The United Nations human rights chief has lashed out at both India and Pakistan for denying access to him on both sides of Kashmir.

The remarks were made by Zeid Ra’ad Al Hussein, United Nations High Commissioner for Human Rights, during his opening statement at Human Rights Council 35th session on Tuesday.

“Despite repeated high-level requests to India and Pakistan, permission for my staff to have unconditional access to both sides of the Line of Control in India-Administered Jammu and Kashmir and Pakistan-Administered Kashmir has still not been granted,” Al Hussein said during his speech.

“As this Council is aware, where the human rights situation appears critical, and where access is repeatedly denied to my Office, the only option open to us may be to conduct various forms of remote monitoring. So long as refusals to enable access persist, I will be compelled to consider reporting publicly and regularly on their findings,” he said.

“We continue to receive reports of increasing violence, civilian casualties, curfews and website blackouts,” Al Hussein said about the situation in Indian-administered Kashmir.
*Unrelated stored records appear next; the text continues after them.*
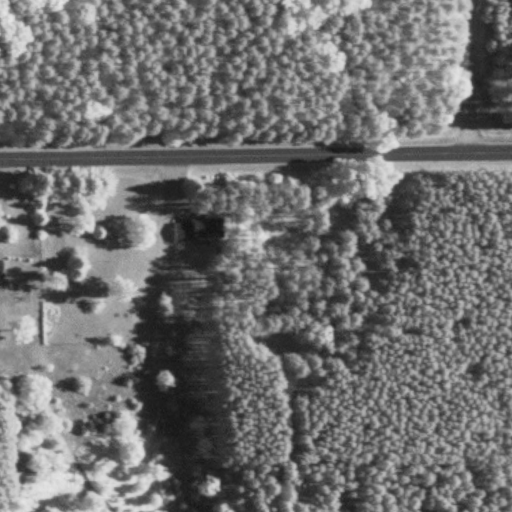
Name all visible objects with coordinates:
road: (470, 74)
road: (256, 151)
building: (193, 228)
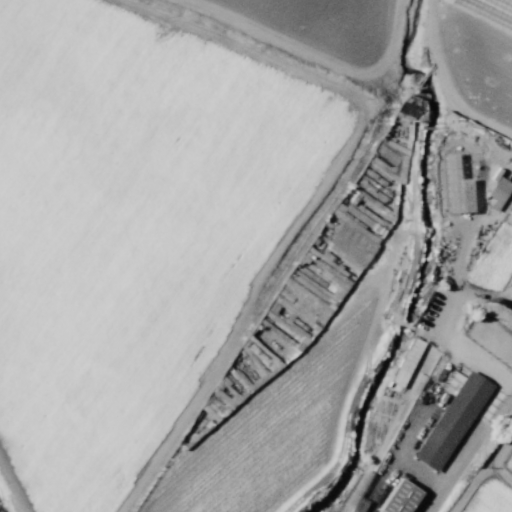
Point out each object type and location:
building: (452, 187)
building: (498, 193)
crop: (256, 256)
building: (413, 362)
road: (426, 398)
building: (451, 421)
road: (472, 453)
road: (479, 474)
road: (497, 481)
building: (398, 498)
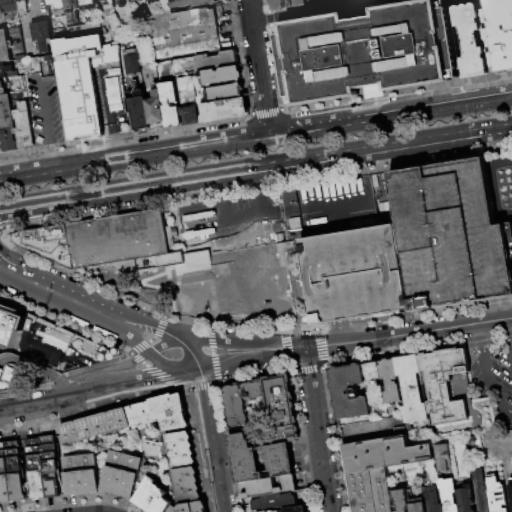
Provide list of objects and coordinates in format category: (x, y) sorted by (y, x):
building: (102, 0)
building: (317, 1)
building: (287, 2)
building: (57, 3)
building: (191, 3)
building: (62, 4)
building: (87, 4)
building: (288, 4)
building: (8, 5)
building: (8, 6)
building: (23, 6)
building: (71, 6)
building: (166, 6)
road: (319, 10)
building: (178, 27)
building: (186, 32)
building: (500, 32)
building: (42, 36)
building: (40, 37)
building: (470, 41)
building: (4, 47)
building: (393, 48)
building: (369, 54)
building: (130, 58)
building: (133, 61)
building: (215, 62)
road: (259, 66)
building: (215, 68)
building: (5, 70)
building: (221, 76)
building: (80, 82)
building: (82, 82)
building: (2, 85)
building: (223, 91)
building: (226, 93)
building: (186, 99)
road: (108, 101)
building: (188, 102)
building: (170, 105)
building: (154, 107)
building: (11, 108)
parking lot: (43, 109)
building: (155, 109)
building: (222, 109)
road: (44, 110)
building: (225, 110)
building: (6, 114)
building: (139, 114)
building: (24, 127)
road: (256, 136)
building: (8, 141)
road: (115, 145)
road: (52, 156)
road: (256, 168)
road: (310, 208)
road: (259, 212)
building: (451, 234)
building: (98, 242)
building: (106, 242)
building: (412, 248)
road: (6, 259)
building: (356, 275)
road: (69, 287)
road: (157, 287)
building: (8, 318)
road: (508, 319)
road: (99, 323)
road: (154, 324)
road: (507, 333)
road: (404, 334)
road: (481, 337)
road: (225, 341)
building: (40, 347)
building: (89, 347)
road: (60, 351)
road: (511, 354)
road: (191, 356)
road: (250, 363)
road: (32, 367)
road: (106, 369)
road: (95, 381)
road: (131, 381)
building: (390, 381)
building: (374, 384)
building: (446, 385)
building: (400, 386)
road: (488, 386)
road: (65, 389)
building: (412, 390)
building: (349, 392)
building: (261, 404)
building: (264, 404)
road: (34, 405)
building: (124, 419)
road: (507, 419)
building: (129, 420)
road: (317, 431)
building: (366, 431)
road: (212, 441)
building: (178, 449)
building: (180, 449)
power substation: (385, 453)
building: (385, 453)
building: (49, 454)
building: (441, 456)
building: (444, 458)
building: (245, 460)
building: (126, 462)
building: (81, 463)
building: (281, 465)
building: (41, 467)
building: (37, 469)
building: (16, 471)
building: (10, 472)
building: (120, 473)
building: (79, 474)
building: (262, 474)
building: (4, 475)
building: (384, 476)
building: (121, 482)
building: (83, 483)
building: (183, 483)
building: (186, 485)
building: (53, 487)
building: (262, 488)
building: (511, 488)
building: (478, 489)
building: (481, 490)
power substation: (371, 491)
building: (371, 491)
building: (510, 493)
building: (448, 494)
building: (494, 494)
building: (496, 495)
building: (455, 496)
building: (151, 497)
building: (153, 497)
building: (465, 498)
building: (432, 499)
building: (401, 500)
building: (418, 505)
building: (185, 506)
building: (190, 508)
building: (295, 509)
building: (288, 510)
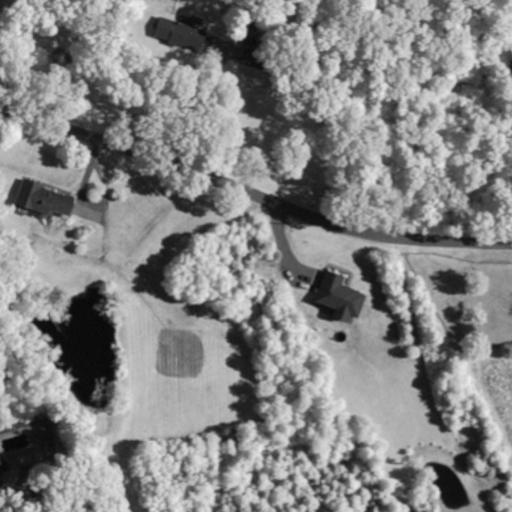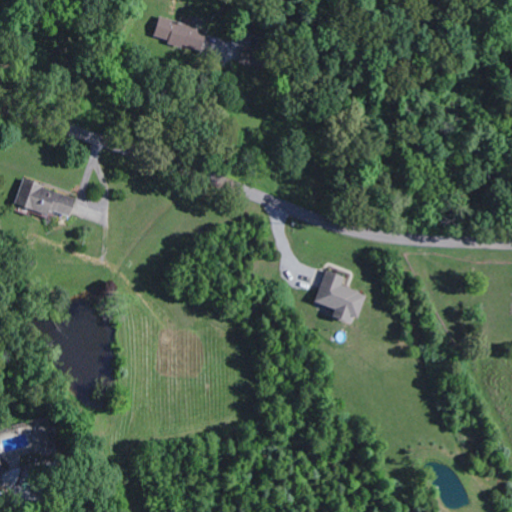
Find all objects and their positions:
building: (181, 33)
building: (254, 58)
road: (252, 197)
building: (46, 200)
building: (342, 297)
park: (470, 297)
building: (44, 436)
building: (1, 467)
building: (1, 510)
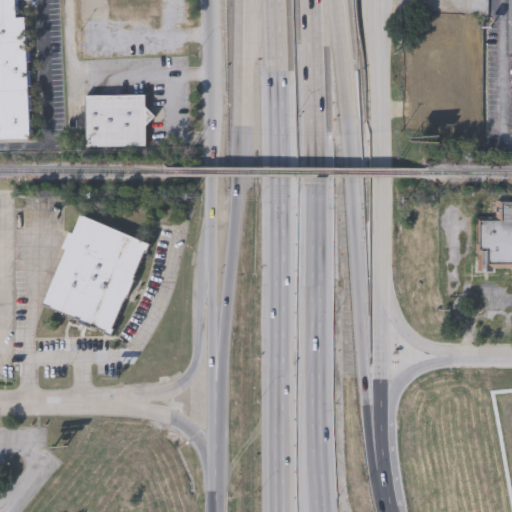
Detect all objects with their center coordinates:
building: (510, 25)
building: (510, 26)
building: (444, 66)
building: (444, 70)
road: (501, 73)
building: (14, 75)
building: (15, 75)
road: (83, 77)
road: (44, 95)
road: (172, 105)
building: (115, 121)
building: (117, 123)
road: (211, 123)
railway: (83, 169)
railway: (296, 171)
railway: (469, 172)
road: (380, 207)
road: (232, 210)
road: (352, 233)
road: (1, 237)
building: (495, 239)
building: (495, 243)
road: (281, 255)
road: (325, 255)
building: (94, 274)
building: (98, 274)
road: (28, 313)
road: (150, 314)
road: (405, 330)
road: (208, 334)
road: (199, 356)
road: (478, 356)
road: (78, 357)
road: (404, 377)
road: (54, 406)
road: (174, 424)
road: (382, 441)
road: (213, 466)
road: (33, 470)
road: (388, 487)
road: (394, 510)
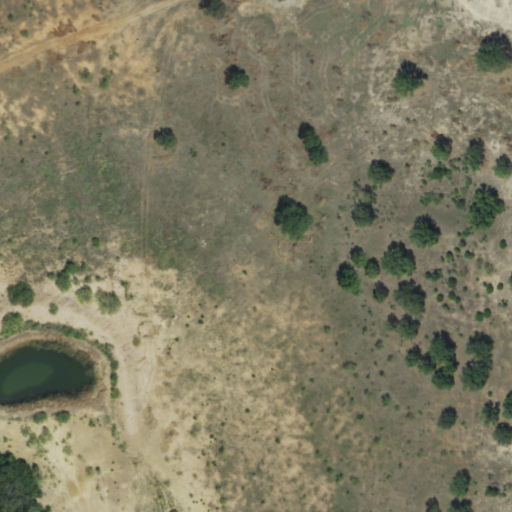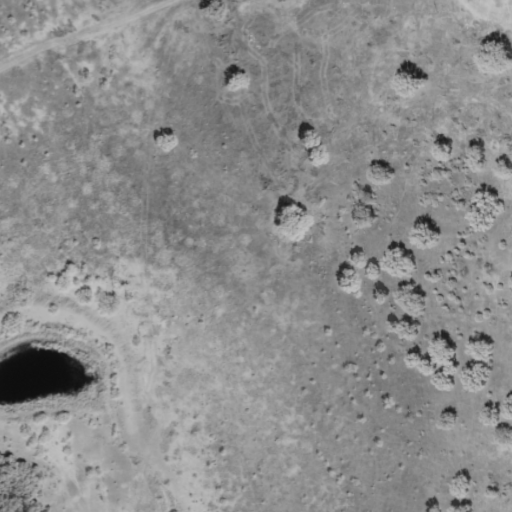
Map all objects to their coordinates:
road: (79, 42)
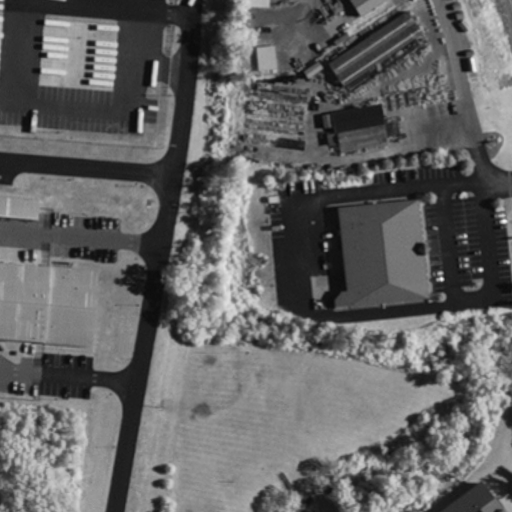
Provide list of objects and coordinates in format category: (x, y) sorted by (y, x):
building: (364, 4)
road: (100, 6)
road: (185, 15)
building: (375, 47)
building: (265, 57)
building: (312, 68)
road: (150, 69)
road: (180, 72)
road: (465, 89)
road: (73, 106)
building: (355, 126)
building: (360, 128)
road: (172, 171)
building: (18, 204)
building: (19, 205)
road: (13, 238)
road: (448, 243)
building: (381, 252)
building: (381, 257)
road: (302, 298)
building: (46, 300)
building: (47, 302)
building: (192, 319)
road: (142, 342)
park: (240, 405)
road: (296, 491)
building: (473, 501)
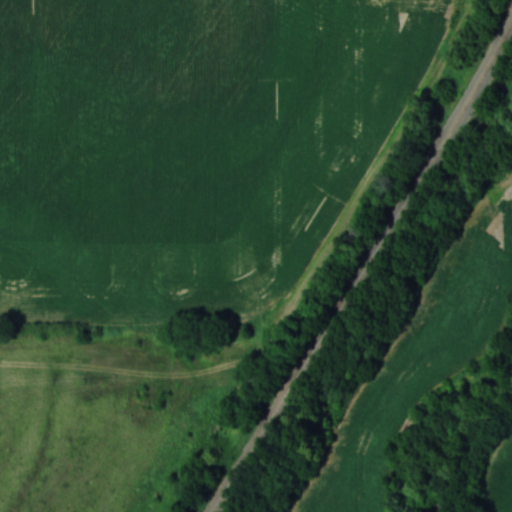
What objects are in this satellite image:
crop: (185, 145)
railway: (367, 271)
crop: (421, 365)
crop: (500, 482)
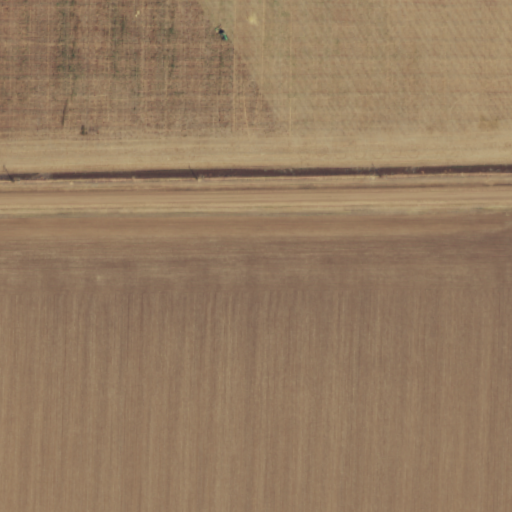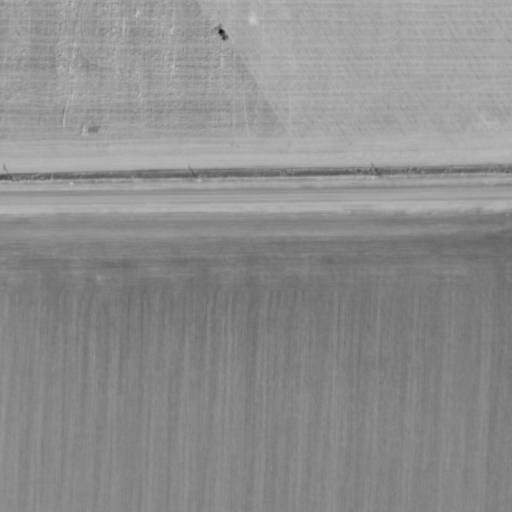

He was speaking at the session titled as ‘Denial of access and lack of cooperation with UN bodies will not diminish scrutiny of a State’s human rights record.’

Last year also, during the peak of unrest in Kashmir the UN human rights body had sought access to the Valley to have first hand report about the situation but Government of India denied it.

The international rights body had wanted its team on the ground in Kashmir to interview victims, witnesses and security forces and to independently assess the situation.

“We requested full and unhindered access to the affected population, to interview a variety of individuals on the ground, including victims, witnesses, security forces, and with access to relevant documentation. Such access would enable us to provide an independent and fact-based analysis of the situation,” Al Hussein had said said in his statement.

“Without access, we can only fear the worst. I reiterate our request for access,” he had added.